### Source document
-- Opening Marker --

Historical Development of the European Union Flashcards
What is the European Union?
The EU embodies an intense form of co-operation between its Member States. It goes beyond ordinary co-operation between international governments, while also preserving the identity of its Member States.
What is ‘supranationality?’
A term used to describe the EU’s hybrid character. It reflects the EU’s position between ordinary intergovernmental co-operation (between different international governments) and fully-fledged unitary statehood (operating as one state). It has moved more towards being a quasi-statehood (centrifugal) and away from intergovernmentalism (centripetal).
When did feeling for European integration emerge?
Post WWII: there was desire for greater cooperation between Western European states, to lower the risk of inter-state conflict and to ensure a more united front against the Eastern European Soviet Bloc.
- The Council of Europe
The Council of Europe should be distinguished from the EU. The Council is primarily concerned with the protection of human rights, democracy and the rule of law in Europe.
When was the Council of Europe established?
By the Treaty of London in 1949.
Why was the Council of Europe established in theory?
Article 1(a) of the Statute of the Council of Europe: its aims were to achieve greater unity between its members; to facilitate economic and social progress; and, as stated in the preamble, to bring European States closer together, in the pursuit for peace.
Were the Council of Europe’s original aims too ambitious?
Yes; this was exacerbated by strong British opposition against anything other than the intergovernmental format, due to worries over interference with parliamentary sovereignty.
What are the Council of Europe’s responsibilities in practice?

-- Closing Marker --

### Prompt A
Extract the passage of the European Union flashcards from "What is ‘supranationality?’" up to and including "European Soviet Bloc.".
### Prompt B
According to the European Union flashcards, which treaty established the Council of Europe, and in what year?
The entries have no connection to the European Union flashcards.

Saved entries
-- Opening Marker --

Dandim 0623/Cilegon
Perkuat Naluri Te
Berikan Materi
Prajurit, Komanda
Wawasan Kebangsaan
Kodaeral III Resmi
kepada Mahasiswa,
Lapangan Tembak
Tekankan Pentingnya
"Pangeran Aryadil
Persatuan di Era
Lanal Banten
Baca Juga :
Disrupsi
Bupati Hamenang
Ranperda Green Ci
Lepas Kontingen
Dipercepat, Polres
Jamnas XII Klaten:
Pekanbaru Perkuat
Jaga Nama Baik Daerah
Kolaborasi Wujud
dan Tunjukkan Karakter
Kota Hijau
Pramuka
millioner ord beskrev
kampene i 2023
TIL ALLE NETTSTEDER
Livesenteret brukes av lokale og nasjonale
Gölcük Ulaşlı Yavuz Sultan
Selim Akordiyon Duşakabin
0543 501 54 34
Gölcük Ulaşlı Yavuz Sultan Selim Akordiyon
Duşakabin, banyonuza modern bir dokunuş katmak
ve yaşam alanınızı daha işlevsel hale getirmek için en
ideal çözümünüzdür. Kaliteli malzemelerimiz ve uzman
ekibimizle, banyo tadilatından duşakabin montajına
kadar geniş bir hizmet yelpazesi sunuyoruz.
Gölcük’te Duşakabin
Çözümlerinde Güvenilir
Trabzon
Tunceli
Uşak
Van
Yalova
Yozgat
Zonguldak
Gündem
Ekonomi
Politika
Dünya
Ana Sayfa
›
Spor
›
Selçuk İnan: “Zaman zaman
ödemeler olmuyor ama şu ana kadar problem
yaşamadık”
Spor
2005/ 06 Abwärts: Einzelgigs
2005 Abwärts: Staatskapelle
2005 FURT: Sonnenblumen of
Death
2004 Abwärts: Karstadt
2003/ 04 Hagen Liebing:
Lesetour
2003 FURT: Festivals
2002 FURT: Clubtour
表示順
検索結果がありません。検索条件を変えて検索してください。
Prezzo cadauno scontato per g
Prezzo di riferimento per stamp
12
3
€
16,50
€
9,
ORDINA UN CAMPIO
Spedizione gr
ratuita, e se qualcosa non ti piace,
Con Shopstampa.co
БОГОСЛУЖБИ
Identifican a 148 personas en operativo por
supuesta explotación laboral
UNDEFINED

-- Closing Marker --

### Task answer A
What is ‘supranationality?’
A term used to describe the EU’s hybrid character. It reflects the EU’s position between ordinary intergovernmental co-operation (between different international governments) and fully-fledged unitary statehood (operating as one state). It has moved more towards being a quasi-statehood (centrifugal) and away from intergovernmentalism (centripetal).
When did feeling for European integration emerge?
Post WWII: there was desire for greater cooperation between Western European states, to lower the risk of inter-state conflict and to ensure a more united front against the Eastern European Soviet Bloc.

### Task answer B
The Treaty of London, in 1949.